The Foundation for Individual Rights in Education (FIRE) reports:
As universities go, Princeton and the University of Central Florida may not have much in common, but they do share a mechanism for getting rid of inconvenient professors: finding a reason to investigate and fire them over something unrelated, after they’ve said something controversial.
So far, it’s working better for Princeton than for UCF. On May 23, Princeton fired tenured classics professor Joshua Katz following an investigation into a relationship with a student for which he had already been investigated, punished, and returned to campus. Katz’s second prosecution for the same alleged wrongdoing began in 2020 after an op-ed critical of campus activists led to calls for his termination.

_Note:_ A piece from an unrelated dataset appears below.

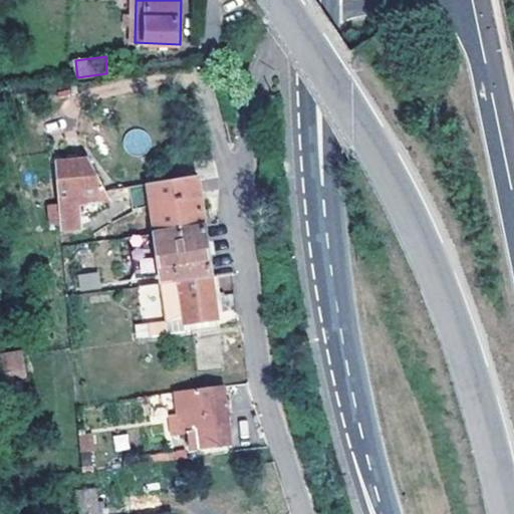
[(142,126),(120,137),(132,157),(152,146),(142,126)]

Meanwhile, on May 16, an arbitrator ordered UCF to reinstate psychology professor Charles Negy, who was fired in January 2021 after two of his tweets were used as a justification to open a seven-month fishing expedition into his 22-year teaching history. The absence of due process was a key element of the arbitrator’s decision.
UCF’s case against Negy was never likely to survive first-contact with a neutral decision-maker. When an investigation of tweets includes incidents from 2005 — the year before Twitter was founded — either the investigator is lying about their purpose or confused about the linear nature of time.
While the Katz case at Princeton isn’t identical, it shares enough similarities to what happened at UCF that Princeton administrators should view UCF as a cautionary tale. Not the least of those is that Katz is represented by Negy’s attorney (and former FIRE staffer) Samantha Harris.